*** Source material ***

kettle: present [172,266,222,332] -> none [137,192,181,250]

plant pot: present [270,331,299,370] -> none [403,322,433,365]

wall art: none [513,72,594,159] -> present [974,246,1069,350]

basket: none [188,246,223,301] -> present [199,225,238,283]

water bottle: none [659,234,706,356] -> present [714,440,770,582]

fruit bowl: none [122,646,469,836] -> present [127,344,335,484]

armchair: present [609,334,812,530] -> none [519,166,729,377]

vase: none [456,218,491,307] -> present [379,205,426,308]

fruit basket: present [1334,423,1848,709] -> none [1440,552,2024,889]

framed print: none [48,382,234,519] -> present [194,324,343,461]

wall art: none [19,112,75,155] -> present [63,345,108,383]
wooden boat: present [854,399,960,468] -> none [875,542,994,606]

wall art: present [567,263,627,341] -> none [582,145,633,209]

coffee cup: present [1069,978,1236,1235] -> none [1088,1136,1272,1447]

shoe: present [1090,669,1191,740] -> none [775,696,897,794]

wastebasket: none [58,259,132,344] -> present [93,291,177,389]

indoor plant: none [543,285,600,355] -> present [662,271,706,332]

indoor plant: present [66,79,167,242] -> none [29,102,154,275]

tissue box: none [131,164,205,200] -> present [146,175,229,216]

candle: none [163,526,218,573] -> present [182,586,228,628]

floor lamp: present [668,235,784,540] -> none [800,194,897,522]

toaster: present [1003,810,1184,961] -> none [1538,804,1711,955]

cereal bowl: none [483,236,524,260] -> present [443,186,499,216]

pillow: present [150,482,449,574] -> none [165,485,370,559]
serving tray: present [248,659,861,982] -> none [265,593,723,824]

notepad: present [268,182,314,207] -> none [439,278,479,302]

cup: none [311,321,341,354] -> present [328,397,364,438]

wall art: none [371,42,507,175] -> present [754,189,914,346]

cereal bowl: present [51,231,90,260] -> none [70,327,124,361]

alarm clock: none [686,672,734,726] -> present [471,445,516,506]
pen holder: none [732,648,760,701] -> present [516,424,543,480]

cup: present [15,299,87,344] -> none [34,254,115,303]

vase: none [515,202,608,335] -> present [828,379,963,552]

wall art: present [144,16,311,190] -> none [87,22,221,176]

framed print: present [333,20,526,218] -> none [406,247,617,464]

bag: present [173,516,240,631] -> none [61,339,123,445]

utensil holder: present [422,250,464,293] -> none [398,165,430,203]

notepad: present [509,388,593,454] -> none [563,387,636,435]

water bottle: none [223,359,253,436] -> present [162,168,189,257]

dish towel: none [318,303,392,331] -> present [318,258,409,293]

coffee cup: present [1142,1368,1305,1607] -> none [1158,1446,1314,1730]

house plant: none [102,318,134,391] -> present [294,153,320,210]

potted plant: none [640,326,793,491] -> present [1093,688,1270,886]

*** End of Source material ***

> _Instructions for the task_:
Each line of the data is to be retyped exactly.

> _Written reply_:
kettle: present [172,266,222,332] -> none [137,192,181,250]

plant pot: present [270,331,299,370] -> none [403,322,433,365]

wall art: none [513,72,594,159] -> present [974,246,1069,350]

basket: none [188,246,223,301] -> present [199,225,238,283]

water bottle: none [659,234,706,356] -> present [714,440,770,582]

fruit bowl: none [122,646,469,836] -> present [127,344,335,484]

armchair: present [609,334,812,530] -> none [519,166,729,377]

vase: none [456,218,491,307] -> present [379,205,426,308]

fruit basket: present [1334,423,1848,709] -> none [1440,552,2024,889]

framed print: none [48,382,234,519] -> present [194,324,343,461]

wall art: none [19,112,75,155] -> present [63,345,108,383]
wooden boat: present [854,399,960,468] -> none [875,542,994,606]

wall art: present [567,263,627,341] -> none [582,145,633,209]

coffee cup: present [1069,978,1236,1235] -> none [1088,1136,1272,1447]

shoe: present [1090,669,1191,740] -> none [775,696,897,794]

wastebasket: none [58,259,132,344] -> present [93,291,177,389]

indoor plant: none [543,285,600,355] -> present [662,271,706,332]

indoor plant: present [66,79,167,242] -> none [29,102,154,275]

tissue box: none [131,164,205,200] -> present [146,175,229,216]

candle: none [163,526,218,573] -> present [182,586,228,628]

floor lamp: present [668,235,784,540] -> none [800,194,897,522]

toaster: present [1003,810,1184,961] -> none [1538,804,1711,955]

cereal bowl: none [483,236,524,260] -> present [443,186,499,216]

pillow: present [150,482,449,574] -> none [165,485,370,559]
serving tray: present [248,659,861,982] -> none [265,593,723,824]

notepad: present [268,182,314,207] -> none [439,278,479,302]

cup: none [311,321,341,354] -> present [328,397,364,438]

wall art: none [371,42,507,175] -> present [754,189,914,346]

cereal bowl: present [51,231,90,260] -> none [70,327,124,361]

alarm clock: none [686,672,734,726] -> present [471,445,516,506]
pen holder: none [732,648,760,701] -> present [516,424,543,480]

cup: present [15,299,87,344] -> none [34,254,115,303]

vase: none [515,202,608,335] -> present [828,379,963,552]

wall art: present [144,16,311,190] -> none [87,22,221,176]

framed print: present [333,20,526,218] -> none [406,247,617,464]

bag: present [173,516,240,631] -> none [61,339,123,445]

utensil holder: present [422,250,464,293] -> none [398,165,430,203]

notepad: present [509,388,593,454] -> none [563,387,636,435]

water bottle: none [223,359,253,436] -> present [162,168,189,257]

dish towel: none [318,303,392,331] -> present [318,258,409,293]

coffee cup: present [1142,1368,1305,1607] -> none [1158,1446,1314,1730]

house plant: none [102,318,134,391] -> present [294,153,320,210]

potted plant: none [640,326,793,491] -> present [1093,688,1270,886]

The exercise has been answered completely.